Imagem: timmossholder/DepositPhotos

A década que as pessoas imaginavam traria um aumento na criminalidade, trouxe exatamente o oposto: a maior redução na criminalidade da história dos Estados Unidos (e possivelmente de todos). Apesar da visão do público, a tendência do crime continua, quando vista em geral. O índice nacional de crimes violentos por 100.000 habitantes, de acordo com o FBI, foi de 758 em 1991, 507 em 2000, e 396 em 2021.

Por último,

Não se compreende por que os estadunidenses tão desanimados com seu futuro financeiro. Algumas pessoas acreditam que isso se deve ao declínio da moral do país.

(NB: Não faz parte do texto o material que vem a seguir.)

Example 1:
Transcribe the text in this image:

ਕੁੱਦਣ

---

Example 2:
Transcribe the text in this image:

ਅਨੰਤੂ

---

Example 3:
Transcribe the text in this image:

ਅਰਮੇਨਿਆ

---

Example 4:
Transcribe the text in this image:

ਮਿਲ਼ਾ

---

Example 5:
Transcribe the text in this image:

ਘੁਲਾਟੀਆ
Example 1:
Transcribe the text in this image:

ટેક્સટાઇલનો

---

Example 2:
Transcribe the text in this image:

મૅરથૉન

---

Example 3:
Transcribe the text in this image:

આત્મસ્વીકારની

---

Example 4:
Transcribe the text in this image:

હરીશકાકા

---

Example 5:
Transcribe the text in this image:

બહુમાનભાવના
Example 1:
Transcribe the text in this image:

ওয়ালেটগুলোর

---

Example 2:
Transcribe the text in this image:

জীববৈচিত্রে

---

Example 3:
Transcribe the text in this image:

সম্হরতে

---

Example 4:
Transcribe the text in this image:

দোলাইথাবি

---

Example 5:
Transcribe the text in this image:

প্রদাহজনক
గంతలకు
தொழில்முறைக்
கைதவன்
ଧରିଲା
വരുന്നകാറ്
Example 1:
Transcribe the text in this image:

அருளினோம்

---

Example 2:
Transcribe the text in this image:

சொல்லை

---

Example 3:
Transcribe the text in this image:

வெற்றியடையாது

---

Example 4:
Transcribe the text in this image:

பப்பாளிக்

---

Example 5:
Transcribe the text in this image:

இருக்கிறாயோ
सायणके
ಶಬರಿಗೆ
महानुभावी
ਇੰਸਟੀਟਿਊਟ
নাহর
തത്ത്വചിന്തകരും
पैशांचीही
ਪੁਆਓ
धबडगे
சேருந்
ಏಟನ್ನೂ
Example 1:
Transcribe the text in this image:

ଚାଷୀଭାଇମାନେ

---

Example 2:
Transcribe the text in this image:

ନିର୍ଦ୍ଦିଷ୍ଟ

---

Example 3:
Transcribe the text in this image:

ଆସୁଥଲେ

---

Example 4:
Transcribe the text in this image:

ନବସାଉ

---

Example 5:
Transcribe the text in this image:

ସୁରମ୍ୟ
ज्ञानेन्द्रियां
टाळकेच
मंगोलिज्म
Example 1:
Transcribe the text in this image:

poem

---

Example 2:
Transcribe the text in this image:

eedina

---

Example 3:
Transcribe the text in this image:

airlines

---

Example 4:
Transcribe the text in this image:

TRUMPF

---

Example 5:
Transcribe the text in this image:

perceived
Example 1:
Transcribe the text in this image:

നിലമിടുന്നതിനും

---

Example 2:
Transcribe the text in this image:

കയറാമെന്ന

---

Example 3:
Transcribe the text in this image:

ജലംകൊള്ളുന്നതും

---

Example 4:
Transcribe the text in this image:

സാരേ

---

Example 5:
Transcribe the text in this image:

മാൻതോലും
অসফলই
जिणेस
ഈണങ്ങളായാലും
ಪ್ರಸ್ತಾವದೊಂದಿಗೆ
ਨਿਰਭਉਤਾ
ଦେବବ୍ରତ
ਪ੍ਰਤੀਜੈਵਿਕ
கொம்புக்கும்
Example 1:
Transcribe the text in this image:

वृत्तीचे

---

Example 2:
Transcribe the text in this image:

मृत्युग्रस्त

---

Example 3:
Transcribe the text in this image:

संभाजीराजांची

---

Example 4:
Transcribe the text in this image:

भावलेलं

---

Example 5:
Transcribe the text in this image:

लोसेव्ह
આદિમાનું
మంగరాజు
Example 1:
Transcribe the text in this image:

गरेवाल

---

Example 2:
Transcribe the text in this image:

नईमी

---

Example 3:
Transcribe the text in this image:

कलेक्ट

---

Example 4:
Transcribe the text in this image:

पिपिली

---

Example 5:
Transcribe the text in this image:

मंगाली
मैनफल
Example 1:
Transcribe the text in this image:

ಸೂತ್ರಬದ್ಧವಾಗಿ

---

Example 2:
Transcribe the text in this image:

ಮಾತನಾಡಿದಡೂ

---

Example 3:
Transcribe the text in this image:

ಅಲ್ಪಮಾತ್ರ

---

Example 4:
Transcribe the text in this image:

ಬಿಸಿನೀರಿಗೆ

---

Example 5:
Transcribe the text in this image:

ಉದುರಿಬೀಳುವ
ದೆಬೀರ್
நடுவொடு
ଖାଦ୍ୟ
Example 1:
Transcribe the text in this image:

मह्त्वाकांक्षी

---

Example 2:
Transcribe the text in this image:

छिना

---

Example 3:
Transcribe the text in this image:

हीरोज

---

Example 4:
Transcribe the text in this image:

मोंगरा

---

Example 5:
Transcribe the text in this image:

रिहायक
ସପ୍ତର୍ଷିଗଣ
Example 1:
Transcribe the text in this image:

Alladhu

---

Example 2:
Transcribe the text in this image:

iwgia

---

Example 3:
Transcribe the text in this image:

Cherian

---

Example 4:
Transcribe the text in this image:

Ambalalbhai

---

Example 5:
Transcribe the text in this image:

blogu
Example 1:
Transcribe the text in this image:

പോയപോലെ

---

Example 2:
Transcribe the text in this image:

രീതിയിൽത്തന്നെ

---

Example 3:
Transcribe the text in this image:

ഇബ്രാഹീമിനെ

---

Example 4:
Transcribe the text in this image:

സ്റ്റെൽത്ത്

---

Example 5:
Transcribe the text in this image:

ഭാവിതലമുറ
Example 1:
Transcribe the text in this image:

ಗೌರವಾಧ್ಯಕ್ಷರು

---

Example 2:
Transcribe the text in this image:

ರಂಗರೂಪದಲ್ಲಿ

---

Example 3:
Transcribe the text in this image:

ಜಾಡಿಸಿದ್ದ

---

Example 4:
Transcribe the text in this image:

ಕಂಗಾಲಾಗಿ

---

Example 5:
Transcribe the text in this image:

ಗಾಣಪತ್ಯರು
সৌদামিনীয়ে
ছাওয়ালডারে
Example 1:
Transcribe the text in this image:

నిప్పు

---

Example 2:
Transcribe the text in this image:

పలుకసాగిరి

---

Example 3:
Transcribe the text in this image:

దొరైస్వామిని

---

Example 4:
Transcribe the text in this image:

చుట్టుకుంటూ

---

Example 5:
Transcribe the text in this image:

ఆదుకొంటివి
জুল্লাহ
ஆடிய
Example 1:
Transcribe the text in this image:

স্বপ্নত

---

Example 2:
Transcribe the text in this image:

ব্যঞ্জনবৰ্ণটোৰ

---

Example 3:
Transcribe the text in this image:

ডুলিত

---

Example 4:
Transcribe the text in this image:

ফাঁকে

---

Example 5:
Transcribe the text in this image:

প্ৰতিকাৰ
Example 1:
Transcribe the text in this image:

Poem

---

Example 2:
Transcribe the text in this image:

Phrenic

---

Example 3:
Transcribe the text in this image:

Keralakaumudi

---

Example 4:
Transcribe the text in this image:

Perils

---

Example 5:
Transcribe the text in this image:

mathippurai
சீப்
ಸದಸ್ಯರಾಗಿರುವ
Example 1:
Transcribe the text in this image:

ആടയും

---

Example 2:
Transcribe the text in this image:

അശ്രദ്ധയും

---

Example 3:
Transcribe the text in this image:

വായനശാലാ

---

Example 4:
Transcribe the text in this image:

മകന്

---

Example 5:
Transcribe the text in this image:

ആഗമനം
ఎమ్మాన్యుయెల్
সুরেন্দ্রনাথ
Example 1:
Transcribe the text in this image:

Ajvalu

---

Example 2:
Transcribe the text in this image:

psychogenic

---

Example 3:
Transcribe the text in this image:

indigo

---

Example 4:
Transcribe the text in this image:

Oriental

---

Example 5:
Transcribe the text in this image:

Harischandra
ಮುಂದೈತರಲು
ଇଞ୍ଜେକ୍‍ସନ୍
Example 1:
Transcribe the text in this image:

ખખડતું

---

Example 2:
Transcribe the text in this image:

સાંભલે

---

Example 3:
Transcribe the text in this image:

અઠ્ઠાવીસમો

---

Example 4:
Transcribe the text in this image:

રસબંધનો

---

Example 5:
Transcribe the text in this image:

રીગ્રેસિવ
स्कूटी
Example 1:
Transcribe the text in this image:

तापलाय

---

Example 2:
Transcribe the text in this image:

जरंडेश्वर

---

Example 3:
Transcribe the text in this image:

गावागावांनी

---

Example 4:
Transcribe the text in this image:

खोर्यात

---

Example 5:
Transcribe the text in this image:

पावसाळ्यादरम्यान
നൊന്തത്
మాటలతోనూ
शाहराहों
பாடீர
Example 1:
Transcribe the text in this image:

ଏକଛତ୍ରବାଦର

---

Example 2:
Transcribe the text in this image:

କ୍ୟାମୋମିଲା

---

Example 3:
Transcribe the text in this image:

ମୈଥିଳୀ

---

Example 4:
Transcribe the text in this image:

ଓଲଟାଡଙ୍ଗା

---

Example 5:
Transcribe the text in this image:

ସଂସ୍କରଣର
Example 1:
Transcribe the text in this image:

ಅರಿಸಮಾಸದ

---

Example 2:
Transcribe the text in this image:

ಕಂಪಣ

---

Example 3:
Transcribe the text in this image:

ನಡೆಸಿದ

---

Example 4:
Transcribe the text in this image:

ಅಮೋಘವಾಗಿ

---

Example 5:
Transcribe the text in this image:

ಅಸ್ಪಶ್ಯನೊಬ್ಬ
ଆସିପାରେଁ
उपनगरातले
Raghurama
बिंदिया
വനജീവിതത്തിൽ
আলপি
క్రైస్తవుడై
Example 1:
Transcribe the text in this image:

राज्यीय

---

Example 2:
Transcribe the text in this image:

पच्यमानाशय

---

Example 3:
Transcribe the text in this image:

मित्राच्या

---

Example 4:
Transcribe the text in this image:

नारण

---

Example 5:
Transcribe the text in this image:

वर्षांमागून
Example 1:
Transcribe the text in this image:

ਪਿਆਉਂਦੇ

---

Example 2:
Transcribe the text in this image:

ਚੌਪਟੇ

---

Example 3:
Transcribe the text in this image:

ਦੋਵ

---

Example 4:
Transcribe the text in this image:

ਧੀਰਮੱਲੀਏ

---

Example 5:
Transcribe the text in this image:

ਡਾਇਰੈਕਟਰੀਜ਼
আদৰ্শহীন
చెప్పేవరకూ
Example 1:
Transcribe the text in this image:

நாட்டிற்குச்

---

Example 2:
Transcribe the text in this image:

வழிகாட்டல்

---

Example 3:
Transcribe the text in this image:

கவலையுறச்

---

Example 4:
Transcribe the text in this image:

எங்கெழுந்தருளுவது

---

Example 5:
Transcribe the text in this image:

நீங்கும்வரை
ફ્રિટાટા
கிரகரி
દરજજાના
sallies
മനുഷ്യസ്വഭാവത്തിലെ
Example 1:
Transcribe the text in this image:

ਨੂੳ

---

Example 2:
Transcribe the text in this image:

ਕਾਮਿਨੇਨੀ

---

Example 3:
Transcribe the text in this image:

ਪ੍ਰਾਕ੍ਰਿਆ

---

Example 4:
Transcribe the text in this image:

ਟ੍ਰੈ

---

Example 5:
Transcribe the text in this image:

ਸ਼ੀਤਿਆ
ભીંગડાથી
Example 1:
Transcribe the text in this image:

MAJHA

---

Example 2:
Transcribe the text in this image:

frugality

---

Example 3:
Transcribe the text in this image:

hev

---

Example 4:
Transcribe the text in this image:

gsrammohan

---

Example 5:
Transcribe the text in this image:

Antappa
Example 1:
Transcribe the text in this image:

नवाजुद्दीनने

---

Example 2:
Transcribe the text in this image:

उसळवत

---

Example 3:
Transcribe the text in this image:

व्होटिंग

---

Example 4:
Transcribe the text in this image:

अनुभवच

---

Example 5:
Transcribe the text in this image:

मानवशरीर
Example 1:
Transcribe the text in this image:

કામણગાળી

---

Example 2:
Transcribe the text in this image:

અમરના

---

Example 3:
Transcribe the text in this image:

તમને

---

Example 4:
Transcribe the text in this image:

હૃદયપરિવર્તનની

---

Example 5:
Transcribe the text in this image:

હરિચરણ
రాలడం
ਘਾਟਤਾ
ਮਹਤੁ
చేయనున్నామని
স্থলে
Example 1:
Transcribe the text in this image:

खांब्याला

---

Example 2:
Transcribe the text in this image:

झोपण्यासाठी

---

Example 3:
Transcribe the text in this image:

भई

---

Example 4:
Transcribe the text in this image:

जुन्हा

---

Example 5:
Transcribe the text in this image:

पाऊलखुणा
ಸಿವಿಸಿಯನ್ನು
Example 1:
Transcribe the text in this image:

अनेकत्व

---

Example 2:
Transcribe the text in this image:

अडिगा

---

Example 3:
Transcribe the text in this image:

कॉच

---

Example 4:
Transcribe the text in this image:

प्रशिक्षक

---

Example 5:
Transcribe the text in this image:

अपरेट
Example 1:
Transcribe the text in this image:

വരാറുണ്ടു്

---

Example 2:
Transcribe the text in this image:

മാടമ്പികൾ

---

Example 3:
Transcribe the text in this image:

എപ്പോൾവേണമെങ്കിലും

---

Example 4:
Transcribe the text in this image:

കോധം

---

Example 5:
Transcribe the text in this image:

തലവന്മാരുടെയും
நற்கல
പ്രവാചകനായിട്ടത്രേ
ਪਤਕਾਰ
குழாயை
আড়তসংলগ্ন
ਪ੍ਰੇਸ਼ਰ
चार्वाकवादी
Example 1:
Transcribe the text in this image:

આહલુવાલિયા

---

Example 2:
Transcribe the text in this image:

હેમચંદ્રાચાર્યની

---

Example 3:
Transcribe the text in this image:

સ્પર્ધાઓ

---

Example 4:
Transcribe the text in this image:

Outros alegam que a desmotivação é resultado da briga entre os políticos ou dos efeitos da tecnologia. Se estas explicações forem verdadeiras, isso deve ser objeto de pesquisas mais aprofundadas, e não de uma discussão de mil palavras.

No entanto, sei que muitas pessoas discordam. Não é necessário ser um partidário do capitalismo ou um cego apologista de tudo o que os americanos aceitam para compreender que, ao longo de 250 anos, o sistema econômico da nação tem a tendência de progredir. É muito provável que isso continue sendo assim.